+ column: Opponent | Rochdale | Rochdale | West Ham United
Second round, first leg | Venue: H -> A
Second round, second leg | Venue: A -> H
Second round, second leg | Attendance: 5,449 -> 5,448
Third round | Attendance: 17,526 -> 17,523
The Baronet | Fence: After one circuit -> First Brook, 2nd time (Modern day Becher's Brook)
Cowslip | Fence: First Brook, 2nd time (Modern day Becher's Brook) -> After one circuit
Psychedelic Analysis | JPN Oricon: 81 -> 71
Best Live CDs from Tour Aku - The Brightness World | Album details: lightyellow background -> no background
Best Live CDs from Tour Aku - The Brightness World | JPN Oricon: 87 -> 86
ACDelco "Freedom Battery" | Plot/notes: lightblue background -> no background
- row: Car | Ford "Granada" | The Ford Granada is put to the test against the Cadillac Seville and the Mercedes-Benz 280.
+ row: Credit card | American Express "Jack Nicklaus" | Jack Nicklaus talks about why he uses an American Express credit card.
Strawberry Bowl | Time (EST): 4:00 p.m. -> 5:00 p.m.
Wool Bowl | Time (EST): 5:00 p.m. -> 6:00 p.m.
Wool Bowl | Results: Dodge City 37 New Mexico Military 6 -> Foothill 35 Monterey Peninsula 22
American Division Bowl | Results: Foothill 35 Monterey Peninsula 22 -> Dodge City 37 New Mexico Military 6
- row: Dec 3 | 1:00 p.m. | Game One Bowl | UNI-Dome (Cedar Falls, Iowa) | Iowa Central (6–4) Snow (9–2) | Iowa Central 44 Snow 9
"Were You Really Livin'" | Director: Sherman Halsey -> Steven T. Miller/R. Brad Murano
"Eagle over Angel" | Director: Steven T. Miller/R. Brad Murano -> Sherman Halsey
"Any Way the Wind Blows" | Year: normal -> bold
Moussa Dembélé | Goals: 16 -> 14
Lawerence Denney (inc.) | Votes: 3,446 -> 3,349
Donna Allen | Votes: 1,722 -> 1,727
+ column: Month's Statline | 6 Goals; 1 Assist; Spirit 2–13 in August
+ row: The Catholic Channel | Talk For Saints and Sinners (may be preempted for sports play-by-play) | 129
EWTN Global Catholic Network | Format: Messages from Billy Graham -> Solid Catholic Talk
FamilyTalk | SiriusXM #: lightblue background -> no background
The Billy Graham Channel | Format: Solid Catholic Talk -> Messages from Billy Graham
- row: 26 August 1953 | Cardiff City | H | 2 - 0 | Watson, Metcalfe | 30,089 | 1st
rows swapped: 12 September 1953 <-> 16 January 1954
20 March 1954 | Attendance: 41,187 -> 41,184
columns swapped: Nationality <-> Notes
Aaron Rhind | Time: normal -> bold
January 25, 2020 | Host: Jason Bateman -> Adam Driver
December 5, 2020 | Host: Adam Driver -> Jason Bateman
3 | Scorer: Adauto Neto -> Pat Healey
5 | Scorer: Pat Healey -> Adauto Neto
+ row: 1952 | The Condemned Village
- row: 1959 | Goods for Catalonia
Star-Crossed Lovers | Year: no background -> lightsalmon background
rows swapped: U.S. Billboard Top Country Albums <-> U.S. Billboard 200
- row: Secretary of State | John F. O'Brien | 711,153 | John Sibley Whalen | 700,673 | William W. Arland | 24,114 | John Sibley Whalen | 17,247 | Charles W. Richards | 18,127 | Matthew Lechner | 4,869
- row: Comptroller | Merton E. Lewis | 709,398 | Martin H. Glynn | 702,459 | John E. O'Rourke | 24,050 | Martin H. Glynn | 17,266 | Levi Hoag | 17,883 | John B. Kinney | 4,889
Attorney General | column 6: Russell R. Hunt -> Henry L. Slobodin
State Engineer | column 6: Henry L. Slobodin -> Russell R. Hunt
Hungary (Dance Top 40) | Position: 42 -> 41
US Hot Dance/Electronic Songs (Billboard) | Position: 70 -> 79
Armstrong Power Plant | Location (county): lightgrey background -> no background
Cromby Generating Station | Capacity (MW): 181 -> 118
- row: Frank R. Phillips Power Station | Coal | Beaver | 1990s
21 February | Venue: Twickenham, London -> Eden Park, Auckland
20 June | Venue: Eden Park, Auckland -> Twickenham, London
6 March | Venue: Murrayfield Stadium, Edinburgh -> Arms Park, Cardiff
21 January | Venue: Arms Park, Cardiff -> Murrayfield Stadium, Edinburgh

→ **Request**:
Change every "background" in the rows above to "shading" and write all the rows out again, with nothing else altered.

→ **Full answer**:
+ column: Opponent | Rochdale | Rochdale | West Ham United
Second round, first leg | Venue: H -> A
Second round, second leg | Venue: A -> H
Second round, second leg | Attendance: 5,449 -> 5,448
Third round | Attendance: 17,526 -> 17,523
The Baronet | Fence: After one circuit -> First Brook, 2nd time (Modern day Becher's Brook)
Cowslip | Fence: First Brook, 2nd time (Modern day Becher's Brook) -> After one circuit
Psychedelic Analysis | JPN Oricon: 81 -> 71
Best Live CDs from Tour Aku - The Brightness World | Album details: lightyellow shading -> no shading
Best Live CDs from Tour Aku - The Brightness World | JPN Oricon: 87 -> 86
ACDelco "Freedom Battery" | Plot/notes: lightblue shading -> no shading
- row: Car | Ford "Granada" | The Ford Granada is put to the test against the Cadillac Seville and the Mercedes-Benz 280.
+ row: Credit card | American Express "Jack Nicklaus" | Jack Nicklaus talks about why he uses an American Express credit card.
Strawberry Bowl | Time (EST): 4:00 p.m. -> 5:00 p.m.
Wool Bowl | Time (EST): 5:00 p.m. -> 6:00 p.m.
Wool Bowl | Results: Dodge City 37 New Mexico Military 6 -> Foothill 35 Monterey Peninsula 22
American Division Bowl | Results: Foothill 35 Monterey Peninsula 22 -> Dodge City 37 New Mexico Military 6
- row: Dec 3 | 1:00 p.m. | Game One Bowl | UNI-Dome (Cedar Falls, Iowa) | Iowa Central (6–4) Snow (9–2) | Iowa Central 44 Snow 9
"Were You Really Livin'" | Director: Sherman Halsey -> Steven T. Miller/R. Brad Murano
"Eagle over Angel" | Director: Steven T. Miller/R. Brad Murano -> Sherman Halsey
"Any Way the Wind Blows" | Year: normal -> bold
Moussa Dembélé | Goals: 16 -> 14
Lawerence Denney (inc.) | Votes: 3,446 -> 3,349
Donna Allen | Votes: 1,722 -> 1,727
+ column: Month's Statline | 6 Goals; 1 Assist; Spirit 2–13 in August
+ row: The Catholic Channel | Talk For Saints and Sinners (may be preempted for sports play-by-play) | 129
EWTN Global Catholic Network | Format: Messages from Billy Graham -> Solid Catholic Talk
FamilyTalk | SiriusXM #: lightblue shading -> no shading
The Billy Graham Channel | Format: Solid Catholic Talk -> Messages from Billy Graham
- row: 26 August 1953 | Cardiff City | H | 2 - 0 | Watson, Metcalfe | 30,089 | 1st
rows swapped: 12 September 1953 <-> 16 January 1954
20 March 1954 | Attendance: 41,187 -> 41,184
columns swapped: Nationality <-> Notes
Aaron Rhind | Time: normal -> bold
January 25, 2020 | Host: Jason Bateman -> Adam Driver
December 5, 2020 | Host: Adam Driver -> Jason Bateman
3 | Scorer: Adauto Neto -> Pat Healey
5 | Scorer: Pat Healey -> Adauto Neto
+ row: 1952 | The Condemned Village
- row: 1959 | Goods for Catalonia
Star-Crossed Lovers | Year: no shading -> lightsalmon shading
rows swapped: U.S. Billboard Top Country Albums <-> U.S. Billboard 200
- row: Secretary of State | John F. O'Brien | 711,153 | John Sibley Whalen | 700,673 | William W. Arland | 24,114 | John Sibley Whalen | 17,247 | Charles W. Richards | 18,127 | Matthew Lechner | 4,869
- row: Comptroller | Merton E. Lewis | 709,398 | Martin H. Glynn | 702,459 | John E. O'Rourke | 24,050 | Martin H. Glynn | 17,266 | Levi Hoag | 17,883 | John B. Kinney | 4,889
Attorney General | column 6: Russell R. Hunt -> Henry L. Slobodin
State Engineer | column 6: Henry L. Slobodin -> Russell R. Hunt
Hungary (Dance Top 40) | Position: 42 -> 41
US Hot Dance/Electronic Songs (Billboard) | Position: 70 -> 79
Armstrong Power Plant | Location (county): lightgrey shading -> no shading
Cromby Generating Station | Capacity (MW): 181 -> 118
- row: Frank R. Phillips Power Station | Coal | Beaver | 1990s
21 February | Venue: Twickenham, London -> Eden Park, Auckland
20 June | Venue: Eden Park, Auckland -> Twickenham, London
6 March | Venue: Murrayfield Stadium, Edinburgh -> Arms Park, Cardiff
21 January | Venue: Arms Park, Cardiff -> Murrayfield Stadium, Edinburgh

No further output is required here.